Available data START

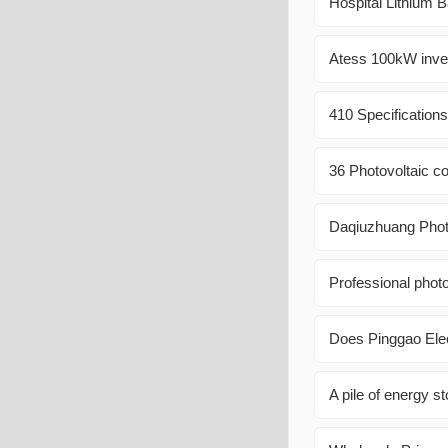
Hospital Lithium 
Atess 100kW invert
410 Specification
36 Photovoltaic c
Daqiuzhuang Phot
Professional photo
Does Pinggao Elec
A pile of energy s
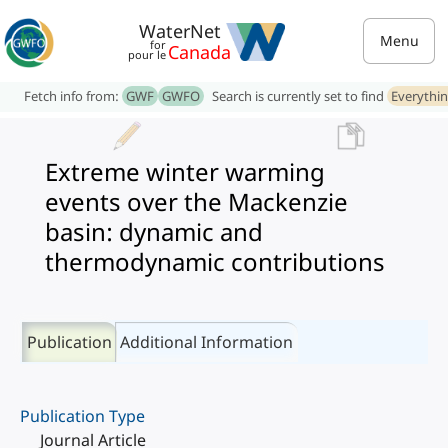
WaterNet
Menu
for
Canada
pour le
Fetch info from:
GWF
GWFO
Search is currently set to find
Everythi
Extreme winter warming
events over the Mackenzie
basin: dynamic and
thermodynamic contributions
Publication
Additional Information
Publication Type
Journal Article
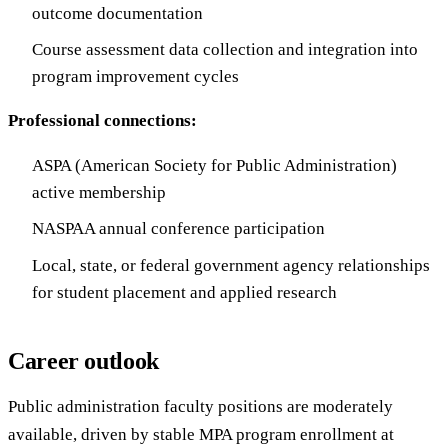
outcome documentation
Course assessment data collection and integration into
program improvement cycles
Professional connections:
ASPA (American Society for Public Administration)
active membership
NASPAA annual conference participation
Local, state, or federal government agency relationships
for student placement and applied research
Career outlook
Public administration faculty positions are moderately
available, driven by stable MPA program enrollment at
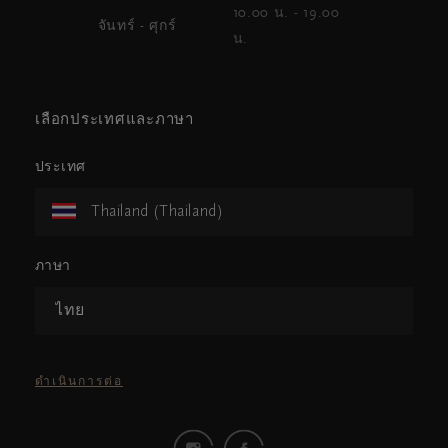
10.00 น. - 19.00
จันทร์ - ศุกร์
น.
เลือกประเทศและภาษา
ประเทศ
Thailand (Thailand)
ภาษา
ไทย
ดำเนินการต่อ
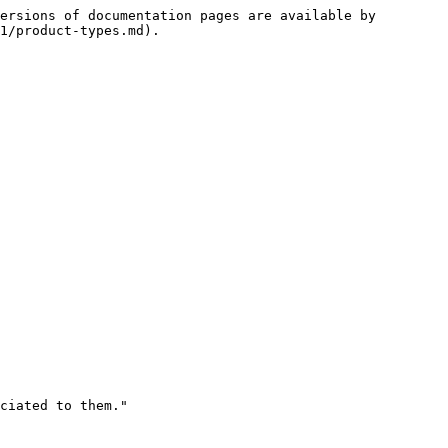
ersions of documentation pages are available by 
1/product-types.md).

Available data END

* _What you will do_
Copying starts at the line containing "events over the Mackenzie" and ends at the last line of the material above; repeat only those lines exactly and omit the pictures.

* _Output for this task_
events over the Mackenzie
basin: dynamic and
thermodynamic contributions
Publication
Additional Information
Publication Type
Journal Article
outcome documentation
Course assessment data collection and integration into
program improvement cycles
Professional connections:
ASPA (American Society for Public Administration)
active membership
NASPAA annual conference participation
Local, state, or federal government agency relationships
for student placement and applied research
Career outlook
Public administration faculty positions are moderately
available, driven by stable MPA program enrollment at
10.00 น. - 19.00
จันทร์ - ศุกร์
น.
เลือกประเทศและภาษา
ประเทศ
Thailand (Thailand)
ภาษา
ไทย
ดำเนินการต่อ
ersions of documentation pages are available by 
1/product-types.md).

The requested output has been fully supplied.